**QUESTIONS TO ANSWER**
- A) According to the Howe-Waffle House text, from which school did Dr. Willella Howe-Waffle graduate before starting her practice in 1886?
- B) Please retype the Howe-Waffle House text between "Howe-Waffle House and" and "California, until her death in 1924.", inclusive.

**TEXT EXCERPT**
BEGIN
Howe-Waffle House and Medical Museum is an 1889 Queen Anne style home in Santa Ana, California. It was the home of Dr. Willella Howe-Waffle, one of the first female physicians in Orange County, California, until her death in 1924.

History

Dr. Willella Howe-Waffle was one of the first female physicians in Orange County, California.  Her thirty-eight years of practice started in 1886 after she graduated from Hahnemann Medical College in Chicago.   Her dedication to her patients lasted until her very last day, as she died by the bed of a patient at the Santa Ana Community Hospital in 1924.  She was seventy-four years old.

Built in 1889 (the same year Orange County became a county), this Queen Anne style house was the home of Dr. Howe-Waffle until her death in 1924.  In the early 1970s, the City of Santa Ana slated the home for demolition in order to widen a road, but concerned area citizens joined forces to preserve the house.  Under the leadership of Adeline Walker, Friends of the Howe Waffle House formed.  This group later became known as the Santa Ana Historical Preservation Society.  The organization worked hard to raise awareness, and in 1974 the City of Santa Ana agreed to pay to move the house if the Society would pay for the foundation and restoration work.  Between March 27–29, 1975, the City moved the house to its present location on the corner of Civic Center and Sycamore.  The Society worked tirelessly over the years to restore the home to how it would have looked during Dr. Howe-Waffle's time.
END
**Extracted page text data**
BEGIN
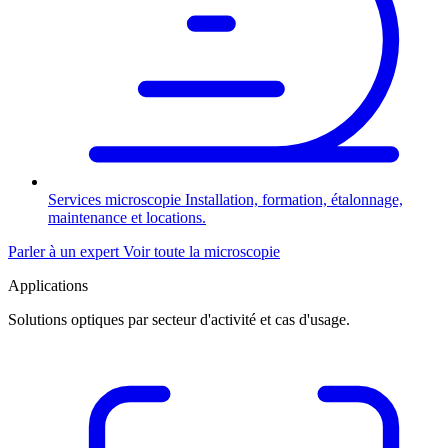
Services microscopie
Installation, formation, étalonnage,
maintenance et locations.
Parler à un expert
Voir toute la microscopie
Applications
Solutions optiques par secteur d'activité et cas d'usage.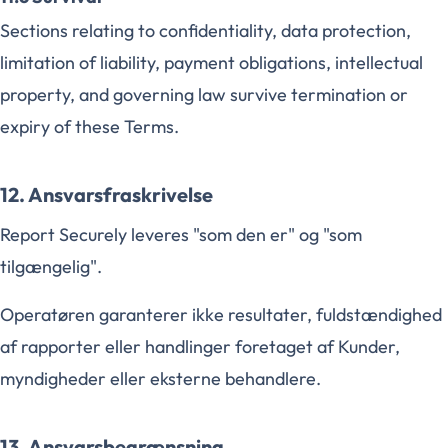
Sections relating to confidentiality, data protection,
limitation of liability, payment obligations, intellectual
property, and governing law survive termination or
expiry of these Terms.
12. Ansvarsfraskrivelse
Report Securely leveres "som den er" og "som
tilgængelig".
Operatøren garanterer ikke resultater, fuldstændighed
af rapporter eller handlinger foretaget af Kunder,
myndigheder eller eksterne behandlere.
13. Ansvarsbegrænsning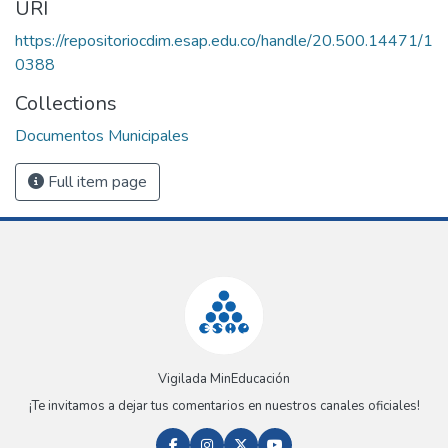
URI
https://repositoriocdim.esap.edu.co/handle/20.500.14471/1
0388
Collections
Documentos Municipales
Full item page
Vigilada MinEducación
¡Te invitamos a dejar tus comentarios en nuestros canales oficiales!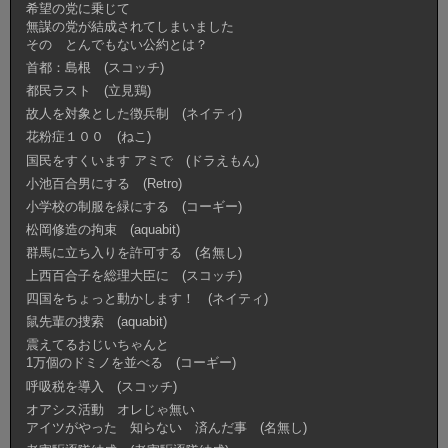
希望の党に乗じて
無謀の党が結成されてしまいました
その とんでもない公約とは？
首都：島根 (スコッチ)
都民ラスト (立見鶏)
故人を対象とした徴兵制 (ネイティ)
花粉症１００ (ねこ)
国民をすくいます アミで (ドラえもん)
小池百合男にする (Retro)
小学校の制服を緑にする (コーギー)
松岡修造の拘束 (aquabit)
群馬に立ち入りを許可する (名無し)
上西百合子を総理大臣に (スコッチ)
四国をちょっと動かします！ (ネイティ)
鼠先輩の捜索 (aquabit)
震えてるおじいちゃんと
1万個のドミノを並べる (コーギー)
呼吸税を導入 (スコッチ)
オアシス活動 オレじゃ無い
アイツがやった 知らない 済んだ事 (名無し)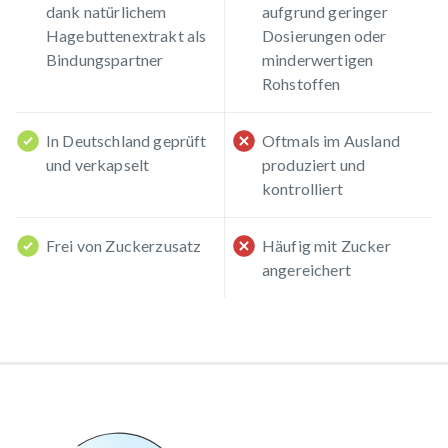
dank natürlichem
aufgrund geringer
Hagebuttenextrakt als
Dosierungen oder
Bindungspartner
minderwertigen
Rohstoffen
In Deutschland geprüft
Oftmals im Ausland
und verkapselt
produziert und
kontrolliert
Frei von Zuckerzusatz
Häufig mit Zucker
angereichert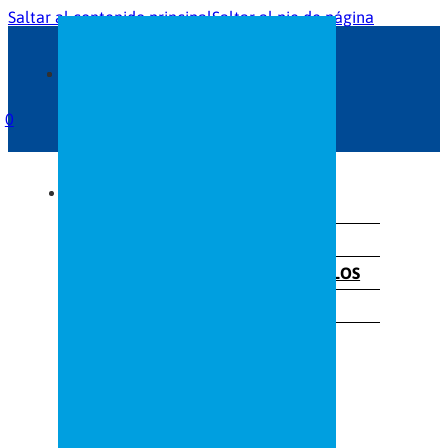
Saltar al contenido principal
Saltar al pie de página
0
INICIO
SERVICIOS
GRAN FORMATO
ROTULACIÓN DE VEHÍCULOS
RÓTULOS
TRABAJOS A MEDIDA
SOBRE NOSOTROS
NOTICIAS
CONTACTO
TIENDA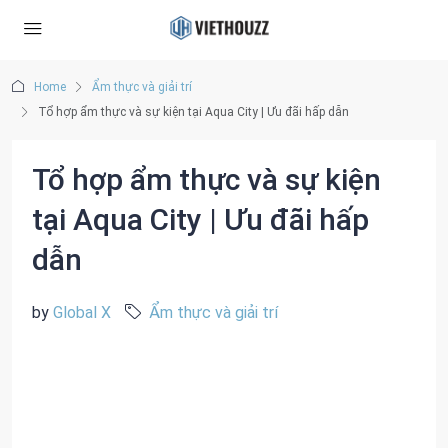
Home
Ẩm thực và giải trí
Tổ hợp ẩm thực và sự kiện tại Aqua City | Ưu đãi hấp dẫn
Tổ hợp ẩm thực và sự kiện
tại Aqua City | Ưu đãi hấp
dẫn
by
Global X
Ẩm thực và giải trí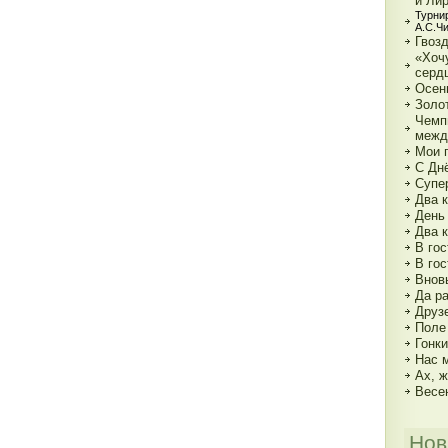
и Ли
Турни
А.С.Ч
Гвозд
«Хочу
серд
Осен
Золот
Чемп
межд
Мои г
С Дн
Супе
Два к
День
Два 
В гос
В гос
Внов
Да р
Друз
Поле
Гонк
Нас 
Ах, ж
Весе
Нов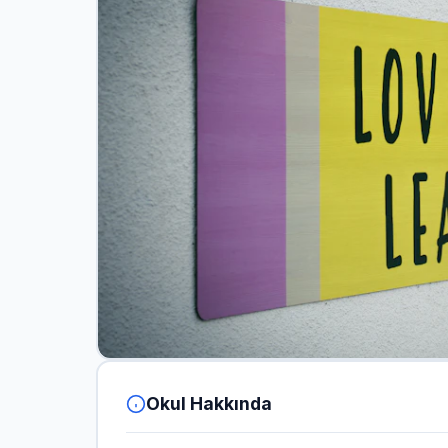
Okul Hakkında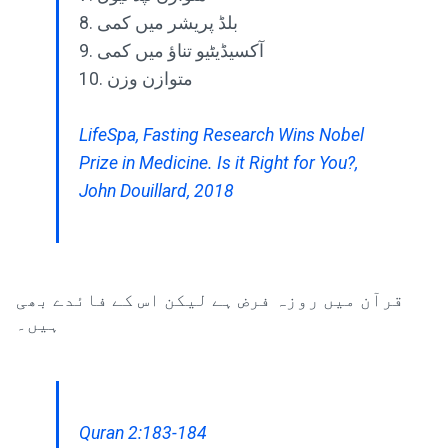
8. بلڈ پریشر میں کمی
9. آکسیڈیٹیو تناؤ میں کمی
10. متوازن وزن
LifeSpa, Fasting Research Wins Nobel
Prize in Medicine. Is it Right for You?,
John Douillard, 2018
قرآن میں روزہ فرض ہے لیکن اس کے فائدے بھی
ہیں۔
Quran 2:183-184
END
**PROBLEM SOLUTIONS**
- A) Hahnemann Medical College in Chicago.

- B)
Howe-Waffle House and Medical Museum is an 1889 Queen Anne style home in Santa Ana, California. It was the home of Dr. Willella Howe-Waffle, one of the first female physicians in Orange County, California, until her death in 1924.